What remains is the natural radioactivity that all materials emit – even the elements within the detector. The goal is to minimize and measure this radiation, the intensity of which is constant. “The background it causes is completely flat,” says Schumann, referring to measuring points connected by a straight line on a graph. This must be low enough that the decay signals stand out. That they did actually stand out is indicated by the sharp curve of measuring points, Schumann adds. “We got a clearly visible signal,” he says. But how does he know it is from the decay of 124Xe?

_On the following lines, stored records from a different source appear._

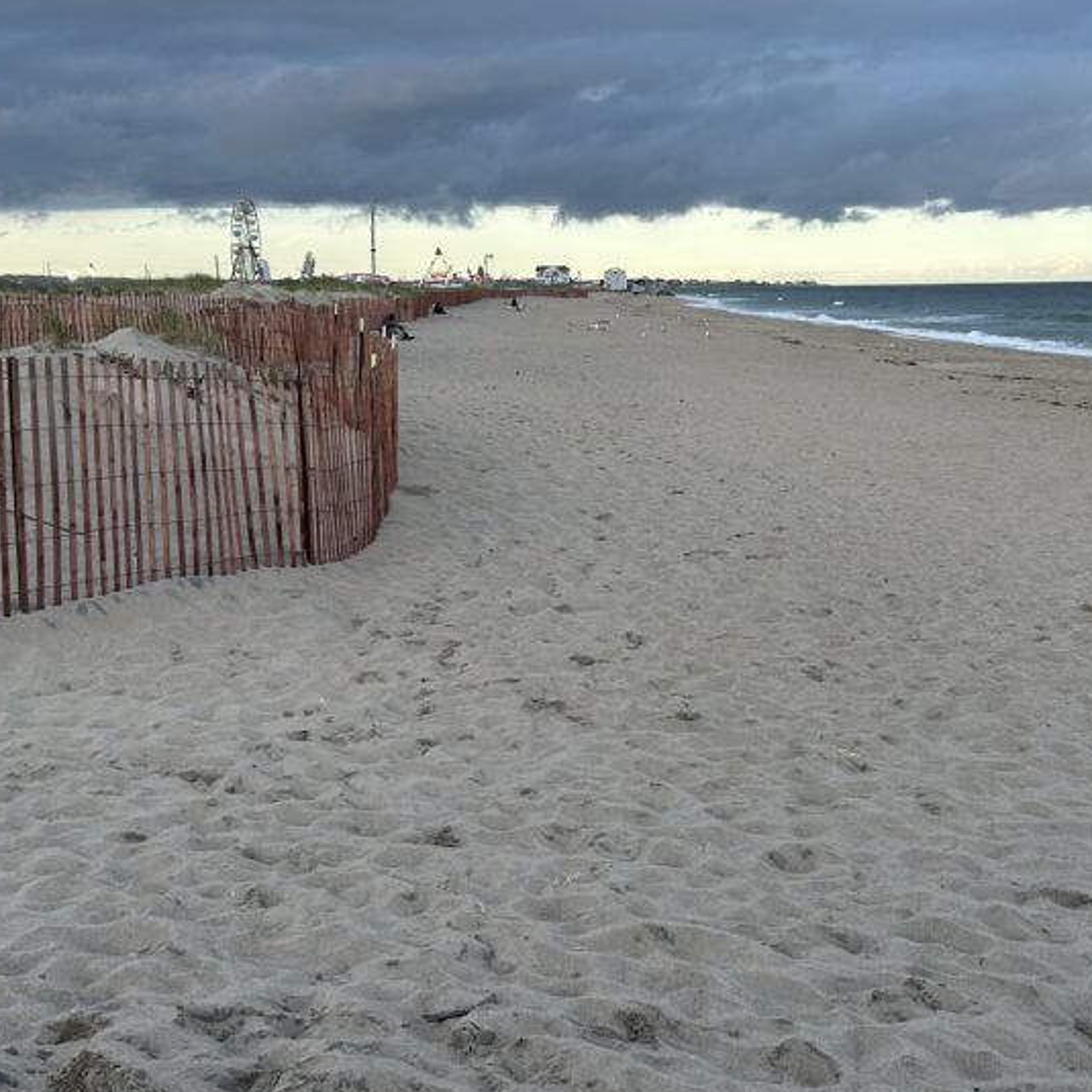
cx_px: 563
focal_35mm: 44
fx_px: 1570
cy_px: 465
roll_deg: +0.8
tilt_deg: -7.0
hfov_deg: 38.3
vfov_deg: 38.3
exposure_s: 1/820
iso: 50
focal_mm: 5.7
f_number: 1.5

Marc Schumann, an astroparticle physicist at the University of Freiburg, wants to continue building the best possible detectors. Photo: Jürgen Gocke

“That’s the critical issue,” he admits. In order to prove this beyond doubt, the XENON collaboration uses several safeguarding measures. For example, human nature is taken out of the equation, because it is a well-known fact that expectations can bias objectivity. “Measuring this half-life was the goal of the experiment, after all,” says Schumann, which is why the experts had to precisely determine the background radiation in the area of measurement as well as the type of signal they hoped to find without ever having seen any data from this segment. “The analysis was conducted blindly,” explains Schumann, who is an expert in detectors. This means that the detector’s calculations and calibrations had to be done in a slightly roundabout way, and the analysis of the area of data where scientists hoped to find the signal began only after the fact.

XENON1T works by detecting light. When 124Xe decays, X-rays are emitted, which make some Xenon nuclei emit light. However, XENON1T also measures minute electric charges. While these are also emitted during such events, they are much slower than light. “Based on the time difference between these two signals, we can calculate the position where a decay occurred in the detector,” says Schumann. More importantly, the signals had the expected energy. After a group of scientists brooded over the data for more than a year, the result was clear: The signals are from 124Xe decays. Based on the number of decays that occurred during the measuring period and related to the overall amount of 124Xe, the extremely long half-life were able to be calculated.

The researchers want to be world champions in detector sensitivity

“It is nice to have achieved that measurement,” Schumann remarks. “We’re happy.” But beyond that, the world record is not so important in that it does not shed any new light on dark matter, although almost one quarter of the universe is made out of this inexplicable substance. “That would have been a measurement worthy of a Nobel prize,” says Schumann, who wrote his PhD thesis on particle physics. While completing his second postdoc in Houston, Texas, he became interested in astroparticle physics, a field in which researchers do not artificially produce particles but study those already existing in the universe. “My motivation is to build the best detectors possible,” says Schumann, who became a professor in Freiburg in 2016 and is now the head of a research group of 20 scientists.

XENON1T is the third model in a series of detectors. “The principle always remains the same; only the size and sensitivity increase,” explains Schumann. The model XENONnT is currently under construction and will replace XENON1T. Instead of two tons of Xenon, its detector mass will be 5.9 tons. The challenge of constructing detectors is the radioactive building materials: “We have to build bigger and bigger detectors with less and less materials so that we can lower the noise floor and achieve the highest sensitivity,” says Marc Schumann. “That is what we want to be world champions in.”